--- Begin Source extract ---

Far too many IT professionals, however, don't do the same for their own personal IT career development and planning. That's a shame, because annual self-assessment and career planning would help them set a course for their professional lives. They could then track their progress, adjust their courses and respond to changing circumstances with forethought and deliberation.
Therefore, let's explore how an annual career checkup might work. To begin with, it's hard to assess progress and capabilities without a set of goals. Those who tackle this process for the first time must develop a set of goals and objectives. Individuals who continue this process can compare last year's accomplishments to their corresponding goals and objectives to assess progress before they develop a new set for the year ahead.
It's typical for aspiring IT professionals to establish goals in multiple categories when planning their IT careers. Thus, most people tend to develop goals and objectives across some or all of these areas:
- Income: Generally, people want their salary increases to do better than just matching boosts in inflation or the cost of living, which have averaged
- a low 2.5% or less for years. With interest rates on the way up, and inflation and living costs following behind, numbers in the 4% to 8% range are probably more realistic going forward.
- Education: Government and private industry long-term earnings studies both confirm that educational advancement makes the biggest single impact on lifetime earnings. Those who don't have a degree should consider a two-year or associate's degree to get started on this path, and those who have degrees should weigh the pros and cons of pursuing another. The value of advanced degrees varies (relatively speaking, a master's is worth about the same as a bachelor's when compared to a high school diploma; and a Ph.D. is relatively more by the same measure). The earnings impact of any degree is high: about 70% for an associate's, 150% for a bachelor's, 300% for a master's, and a whopping 480% for a Ph.D., where a high school diploma is the point of reference.
- IT certification: Though earning IT certifications at entry, intermediate or advanced levels is no guarantee of better positions or higher earnings, studies show a sustained and positive correlation between professional certifications attained and earnings achieved. The important thing is to pick growing technologies and programs that lead the pack in their market niches. Certifications tend to come in two flavors: vendor-neutral credentials address fundamentals and standard technologies, skills and best practices; and vendor-specific credentials address specific platforms, tools and technologies. Savvy IT professionals acquire a mix of both and keep them current (you should renew or replace an "average IT certification" every two to four years).
- Professional development: Keep up with what's happening in your fieldthrough joining and attending local professional society chapters and/or annual national meetings or conventions. Some documented effort to stay abreast of your chosen specialties can provide information for future planning, and it offers valuable opportunities for learning, networking and exposure to national job markets.

--- End Source extract ---

# [Written instruction a]
Answer these from the career planning passage, one answer per line:
(i) How often should an average IT certification be renewed or replaced?
(ii) What earnings impact does the passage give for a bachelor's degree, with a high school diploma as the reference point?
(iii) What range of salary increases is called probably more realistic going forward?
The rows have no connection to the career planning passage.

--- Begin Material for the task ---

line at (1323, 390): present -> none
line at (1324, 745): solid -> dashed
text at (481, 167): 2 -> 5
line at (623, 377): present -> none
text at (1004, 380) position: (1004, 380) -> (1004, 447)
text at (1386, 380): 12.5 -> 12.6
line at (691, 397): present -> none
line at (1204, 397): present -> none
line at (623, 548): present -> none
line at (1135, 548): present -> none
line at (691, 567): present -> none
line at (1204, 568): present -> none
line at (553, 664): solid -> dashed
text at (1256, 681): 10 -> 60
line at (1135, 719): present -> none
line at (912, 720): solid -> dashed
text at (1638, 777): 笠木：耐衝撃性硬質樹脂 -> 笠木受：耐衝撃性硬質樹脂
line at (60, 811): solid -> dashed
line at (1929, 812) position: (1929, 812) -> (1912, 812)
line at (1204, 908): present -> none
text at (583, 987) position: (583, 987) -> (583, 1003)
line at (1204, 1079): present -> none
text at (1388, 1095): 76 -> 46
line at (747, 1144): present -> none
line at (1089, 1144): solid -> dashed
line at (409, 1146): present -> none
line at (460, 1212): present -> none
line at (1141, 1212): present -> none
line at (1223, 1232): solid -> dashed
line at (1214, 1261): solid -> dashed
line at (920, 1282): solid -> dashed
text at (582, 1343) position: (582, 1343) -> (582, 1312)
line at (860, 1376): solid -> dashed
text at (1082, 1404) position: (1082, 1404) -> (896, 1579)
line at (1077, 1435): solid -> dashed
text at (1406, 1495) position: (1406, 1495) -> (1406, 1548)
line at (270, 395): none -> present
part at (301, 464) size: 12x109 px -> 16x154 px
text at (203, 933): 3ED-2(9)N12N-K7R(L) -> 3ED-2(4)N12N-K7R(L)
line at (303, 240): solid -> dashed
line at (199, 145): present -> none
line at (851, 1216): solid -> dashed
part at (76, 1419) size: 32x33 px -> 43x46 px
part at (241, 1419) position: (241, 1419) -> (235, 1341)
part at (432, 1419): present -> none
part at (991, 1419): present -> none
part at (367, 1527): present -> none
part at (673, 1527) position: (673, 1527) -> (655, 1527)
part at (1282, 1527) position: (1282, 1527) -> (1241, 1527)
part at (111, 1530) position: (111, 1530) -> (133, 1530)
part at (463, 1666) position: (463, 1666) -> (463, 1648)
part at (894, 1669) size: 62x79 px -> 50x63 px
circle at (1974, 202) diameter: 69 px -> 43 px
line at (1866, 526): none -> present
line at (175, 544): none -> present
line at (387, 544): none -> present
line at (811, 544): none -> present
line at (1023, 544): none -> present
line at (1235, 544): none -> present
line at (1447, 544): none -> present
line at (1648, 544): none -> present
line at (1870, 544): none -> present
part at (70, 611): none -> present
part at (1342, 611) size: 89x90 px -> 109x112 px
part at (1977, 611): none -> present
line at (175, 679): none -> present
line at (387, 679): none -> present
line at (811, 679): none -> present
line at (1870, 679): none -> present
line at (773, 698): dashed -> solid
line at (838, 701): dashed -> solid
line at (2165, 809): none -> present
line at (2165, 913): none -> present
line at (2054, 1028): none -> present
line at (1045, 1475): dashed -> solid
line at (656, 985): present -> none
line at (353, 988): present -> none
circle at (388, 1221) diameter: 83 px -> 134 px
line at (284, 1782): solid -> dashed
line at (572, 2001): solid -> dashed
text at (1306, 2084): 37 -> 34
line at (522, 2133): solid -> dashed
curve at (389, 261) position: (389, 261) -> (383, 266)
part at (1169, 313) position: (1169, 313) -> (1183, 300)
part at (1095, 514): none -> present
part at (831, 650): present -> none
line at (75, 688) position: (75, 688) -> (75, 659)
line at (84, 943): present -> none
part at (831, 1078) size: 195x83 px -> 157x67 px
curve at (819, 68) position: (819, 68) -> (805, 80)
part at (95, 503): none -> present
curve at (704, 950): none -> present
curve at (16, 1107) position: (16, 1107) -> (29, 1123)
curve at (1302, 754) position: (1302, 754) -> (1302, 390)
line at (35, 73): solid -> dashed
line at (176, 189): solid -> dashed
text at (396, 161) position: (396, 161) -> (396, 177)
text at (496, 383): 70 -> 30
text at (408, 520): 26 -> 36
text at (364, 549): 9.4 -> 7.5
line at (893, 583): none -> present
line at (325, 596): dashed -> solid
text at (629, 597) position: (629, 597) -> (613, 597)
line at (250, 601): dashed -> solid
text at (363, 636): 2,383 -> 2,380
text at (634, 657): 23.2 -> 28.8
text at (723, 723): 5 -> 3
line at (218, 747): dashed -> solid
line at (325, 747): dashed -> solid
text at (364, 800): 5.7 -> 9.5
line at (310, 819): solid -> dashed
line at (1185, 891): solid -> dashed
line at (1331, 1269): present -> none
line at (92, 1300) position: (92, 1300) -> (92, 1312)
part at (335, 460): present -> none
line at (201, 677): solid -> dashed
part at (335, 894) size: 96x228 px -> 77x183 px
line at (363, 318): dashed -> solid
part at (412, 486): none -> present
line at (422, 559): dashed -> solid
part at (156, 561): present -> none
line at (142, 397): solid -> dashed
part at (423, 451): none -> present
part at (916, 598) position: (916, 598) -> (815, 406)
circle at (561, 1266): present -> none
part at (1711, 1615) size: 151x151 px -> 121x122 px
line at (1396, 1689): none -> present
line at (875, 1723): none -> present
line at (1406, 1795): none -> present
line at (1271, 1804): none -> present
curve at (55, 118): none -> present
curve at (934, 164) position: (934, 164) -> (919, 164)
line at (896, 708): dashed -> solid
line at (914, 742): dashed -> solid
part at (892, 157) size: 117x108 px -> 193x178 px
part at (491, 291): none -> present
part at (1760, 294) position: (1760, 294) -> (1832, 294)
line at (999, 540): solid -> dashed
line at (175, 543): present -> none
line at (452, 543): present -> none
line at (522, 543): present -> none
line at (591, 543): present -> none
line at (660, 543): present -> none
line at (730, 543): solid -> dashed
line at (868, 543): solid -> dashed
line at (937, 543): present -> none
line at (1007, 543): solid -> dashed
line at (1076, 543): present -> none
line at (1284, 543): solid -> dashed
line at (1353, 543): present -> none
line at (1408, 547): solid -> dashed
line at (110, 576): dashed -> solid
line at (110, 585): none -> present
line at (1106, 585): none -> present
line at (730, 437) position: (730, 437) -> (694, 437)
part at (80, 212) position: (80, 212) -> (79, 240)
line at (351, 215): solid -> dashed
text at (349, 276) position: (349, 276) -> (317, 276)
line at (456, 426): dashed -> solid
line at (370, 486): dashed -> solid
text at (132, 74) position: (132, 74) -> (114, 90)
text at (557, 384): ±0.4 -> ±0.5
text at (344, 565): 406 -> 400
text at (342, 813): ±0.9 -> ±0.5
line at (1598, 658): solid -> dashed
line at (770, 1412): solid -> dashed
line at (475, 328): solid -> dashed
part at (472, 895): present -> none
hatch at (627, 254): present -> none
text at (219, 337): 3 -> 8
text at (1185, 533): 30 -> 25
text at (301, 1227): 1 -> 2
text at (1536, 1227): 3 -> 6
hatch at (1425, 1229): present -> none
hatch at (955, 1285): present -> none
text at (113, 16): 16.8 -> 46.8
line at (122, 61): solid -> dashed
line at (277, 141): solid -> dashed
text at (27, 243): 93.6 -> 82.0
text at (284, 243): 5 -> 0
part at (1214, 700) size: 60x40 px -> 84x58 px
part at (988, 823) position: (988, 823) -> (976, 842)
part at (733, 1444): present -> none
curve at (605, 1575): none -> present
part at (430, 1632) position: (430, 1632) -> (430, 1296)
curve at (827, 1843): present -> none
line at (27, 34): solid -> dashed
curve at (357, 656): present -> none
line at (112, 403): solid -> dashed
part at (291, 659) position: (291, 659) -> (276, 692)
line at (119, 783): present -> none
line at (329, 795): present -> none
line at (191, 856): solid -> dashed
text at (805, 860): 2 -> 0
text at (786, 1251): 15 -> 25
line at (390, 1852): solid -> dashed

--- End Material for the task ---

# [Written instruction b]
Print the part of the rows that opens with the first row and closes with the line containing "part at (432, 1419): present -> none". Include both ends.

# [Correct response a]
(i) Every two to four years.
(ii) About 150%.
(iii) 4% to 8%.

# [Correct response b]
line at (1323, 390): present -> none
line at (1324, 745): solid -> dashed
text at (481, 167): 2 -> 5
line at (623, 377): present -> none
text at (1004, 380) position: (1004, 380) -> (1004, 447)
text at (1386, 380): 12.5 -> 12.6
line at (691, 397): present -> none
line at (1204, 397): present -> none
line at (623, 548): present -> none
line at (1135, 548): present -> none
line at (691, 567): present -> none
line at (1204, 568): present -> none
line at (553, 664): solid -> dashed
text at (1256, 681): 10 -> 60
line at (1135, 719): present -> none
line at (912, 720): solid -> dashed
text at (1638, 777): 笠木：耐衝撃性硬質樹脂 -> 笠木受：耐衝撃性硬質樹脂
line at (60, 811): solid -> dashed
line at (1929, 812) position: (1929, 812) -> (1912, 812)
line at (1204, 908): present -> none
text at (583, 987) position: (583, 987) -> (583, 1003)
line at (1204, 1079): present -> none
text at (1388, 1095): 76 -> 46
line at (747, 1144): present -> none
line at (1089, 1144): solid -> dashed
line at (409, 1146): present -> none
line at (460, 1212): present -> none
line at (1141, 1212): present -> none
line at (1223, 1232): solid -> dashed
line at (1214, 1261): solid -> dashed
line at (920, 1282): solid -> dashed
text at (582, 1343) position: (582, 1343) -> (582, 1312)
line at (860, 1376): solid -> dashed
text at (1082, 1404) position: (1082, 1404) -> (896, 1579)
line at (1077, 1435): solid -> dashed
text at (1406, 1495) position: (1406, 1495) -> (1406, 1548)
line at (270, 395): none -> present
part at (301, 464) size: 12x109 px -> 16x154 px
text at (203, 933): 3ED-2(9)N12N-K7R(L) -> 3ED-2(4)N12N-K7R(L)
line at (303, 240): solid -> dashed
line at (199, 145): present -> none
line at (851, 1216): solid -> dashed
part at (76, 1419) size: 32x33 px -> 43x46 px
part at (241, 1419) position: (241, 1419) -> (235, 1341)
part at (432, 1419): present -> none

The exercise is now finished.